Hitung Rakam Jawa dari total neptu hari dan pasaran untuk membaca tanda simbolik seperti Nuju Pati, Tunggak Semi, Satria Wibawa, Sumur Sinaba, Satria Wirang, dan Bumi Kapetak.

Tanggal yang Dicek

Apa Itu Rakam?

Rakam adalah salah satu hitungan tradisional berbasis neptu yang dipakai sebagai pembanding dalam membaca weton, hari, atau rencana tertentu. Dalam banyak tradisi, Rakam dibaca berdampingan dengan Pancasuda, Paarasan, dan petung lain.
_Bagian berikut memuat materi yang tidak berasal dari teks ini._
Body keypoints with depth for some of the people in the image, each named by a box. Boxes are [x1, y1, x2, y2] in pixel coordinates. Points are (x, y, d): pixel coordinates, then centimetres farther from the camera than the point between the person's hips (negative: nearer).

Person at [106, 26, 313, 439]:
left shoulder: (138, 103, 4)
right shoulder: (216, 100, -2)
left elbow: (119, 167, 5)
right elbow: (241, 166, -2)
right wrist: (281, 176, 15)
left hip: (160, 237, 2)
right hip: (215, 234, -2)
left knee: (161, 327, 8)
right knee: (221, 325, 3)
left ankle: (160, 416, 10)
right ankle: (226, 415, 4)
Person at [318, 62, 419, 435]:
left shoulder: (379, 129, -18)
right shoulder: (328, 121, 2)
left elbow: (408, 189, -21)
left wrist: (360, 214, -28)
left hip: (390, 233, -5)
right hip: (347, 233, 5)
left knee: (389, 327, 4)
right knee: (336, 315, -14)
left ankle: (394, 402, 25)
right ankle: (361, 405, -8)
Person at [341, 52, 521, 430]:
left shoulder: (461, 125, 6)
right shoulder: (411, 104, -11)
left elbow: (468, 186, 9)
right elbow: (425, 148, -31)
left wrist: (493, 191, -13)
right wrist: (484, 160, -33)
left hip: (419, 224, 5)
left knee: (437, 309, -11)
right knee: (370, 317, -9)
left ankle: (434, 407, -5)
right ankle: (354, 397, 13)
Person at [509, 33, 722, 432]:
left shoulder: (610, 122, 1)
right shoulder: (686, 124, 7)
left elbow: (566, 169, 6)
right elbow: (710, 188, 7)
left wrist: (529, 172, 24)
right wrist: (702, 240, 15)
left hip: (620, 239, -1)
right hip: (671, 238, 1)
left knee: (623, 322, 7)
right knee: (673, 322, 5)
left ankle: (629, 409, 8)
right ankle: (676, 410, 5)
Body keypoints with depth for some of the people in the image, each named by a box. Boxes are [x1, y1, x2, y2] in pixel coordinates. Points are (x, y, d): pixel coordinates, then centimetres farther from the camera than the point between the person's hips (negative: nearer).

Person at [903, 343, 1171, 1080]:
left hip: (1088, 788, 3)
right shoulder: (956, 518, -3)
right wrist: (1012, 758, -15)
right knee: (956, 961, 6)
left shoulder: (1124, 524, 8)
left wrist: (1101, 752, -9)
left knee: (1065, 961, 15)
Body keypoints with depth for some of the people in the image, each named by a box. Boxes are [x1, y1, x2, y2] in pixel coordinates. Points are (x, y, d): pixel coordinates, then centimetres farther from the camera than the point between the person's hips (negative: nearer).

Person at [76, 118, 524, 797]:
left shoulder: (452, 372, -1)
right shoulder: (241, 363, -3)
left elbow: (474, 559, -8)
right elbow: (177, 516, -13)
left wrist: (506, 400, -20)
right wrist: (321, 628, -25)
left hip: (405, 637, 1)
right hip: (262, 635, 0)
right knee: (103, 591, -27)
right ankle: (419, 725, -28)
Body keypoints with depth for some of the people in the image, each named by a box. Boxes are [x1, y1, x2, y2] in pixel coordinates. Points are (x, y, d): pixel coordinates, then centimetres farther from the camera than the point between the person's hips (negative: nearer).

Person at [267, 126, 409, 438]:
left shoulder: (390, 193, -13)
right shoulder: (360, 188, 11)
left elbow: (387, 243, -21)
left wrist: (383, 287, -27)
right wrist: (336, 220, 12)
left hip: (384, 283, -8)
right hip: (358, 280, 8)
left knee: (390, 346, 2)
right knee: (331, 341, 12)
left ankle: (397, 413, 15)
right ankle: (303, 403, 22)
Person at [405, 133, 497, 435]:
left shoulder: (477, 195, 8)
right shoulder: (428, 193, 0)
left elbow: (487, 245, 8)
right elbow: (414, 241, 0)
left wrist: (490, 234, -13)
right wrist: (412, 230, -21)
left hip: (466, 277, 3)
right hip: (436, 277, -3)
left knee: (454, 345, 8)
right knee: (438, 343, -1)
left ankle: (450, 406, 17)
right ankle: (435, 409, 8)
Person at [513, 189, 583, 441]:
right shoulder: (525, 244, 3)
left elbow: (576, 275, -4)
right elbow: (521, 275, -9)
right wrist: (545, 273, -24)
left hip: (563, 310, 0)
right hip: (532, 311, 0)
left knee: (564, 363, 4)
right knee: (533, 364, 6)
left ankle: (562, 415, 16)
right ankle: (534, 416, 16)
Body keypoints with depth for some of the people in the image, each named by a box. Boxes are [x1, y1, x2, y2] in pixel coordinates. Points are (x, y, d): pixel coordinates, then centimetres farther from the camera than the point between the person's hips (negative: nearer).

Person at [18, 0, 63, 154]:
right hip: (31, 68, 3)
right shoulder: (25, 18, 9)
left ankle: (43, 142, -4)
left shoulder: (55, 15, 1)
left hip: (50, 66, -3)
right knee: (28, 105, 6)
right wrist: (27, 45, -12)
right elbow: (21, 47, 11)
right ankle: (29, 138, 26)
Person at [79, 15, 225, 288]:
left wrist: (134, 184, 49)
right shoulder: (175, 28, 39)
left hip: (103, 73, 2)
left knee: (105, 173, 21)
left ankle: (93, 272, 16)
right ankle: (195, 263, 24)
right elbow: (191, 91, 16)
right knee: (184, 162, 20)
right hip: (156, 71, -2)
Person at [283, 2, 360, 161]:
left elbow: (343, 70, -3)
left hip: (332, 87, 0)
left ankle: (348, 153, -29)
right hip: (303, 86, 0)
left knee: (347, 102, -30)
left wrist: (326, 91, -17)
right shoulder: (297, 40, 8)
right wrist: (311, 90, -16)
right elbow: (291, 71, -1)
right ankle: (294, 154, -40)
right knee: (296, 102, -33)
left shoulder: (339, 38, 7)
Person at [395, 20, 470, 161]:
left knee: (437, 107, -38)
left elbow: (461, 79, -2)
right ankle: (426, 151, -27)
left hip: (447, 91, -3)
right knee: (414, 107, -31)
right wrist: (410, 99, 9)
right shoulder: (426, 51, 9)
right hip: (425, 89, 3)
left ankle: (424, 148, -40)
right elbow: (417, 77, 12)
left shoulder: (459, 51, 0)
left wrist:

Model Jawicara memakai siklus enam kategori dari total neptu agar rumusnya terbuka dan mudah diperiksa. Hasil ini bersifat edukatif, bukan vonis mutlak.

Enam Kategori Rakam

Nuju Pati penutup, berat, waspada, dan perlu mengurangi risiko
Tunggak Semi tumbuh lagi, pulih, berakar, dan memberi harapan baru
Satria Wibawa berani, berwibawa, memimpin, dan menjaga kehormatan
Sumur Sinaba menjadi rujukan, dalam, menampung, dan tempat orang bertanya
Satria Wirang malu, jatuh wibawa, belajar rendah hati, dan memperbaiki nama
Bumi Kapetak tertahan, terhimpit, perlu sabar, dan menata pondasi

Catatan: istilah, urutan, dan tafsir Rakam dapat berbeda antar naskah, daerah, dan tradisi keluarga. Model ini memakai siklus enam Rakam dari total neptu sebagai rujukan belajar. Untuk hajat besar, sandingkan dengan Pancasuda, Padewan, Hari Baik, Dina Ala-Ayu, dan nasihat sesepuh.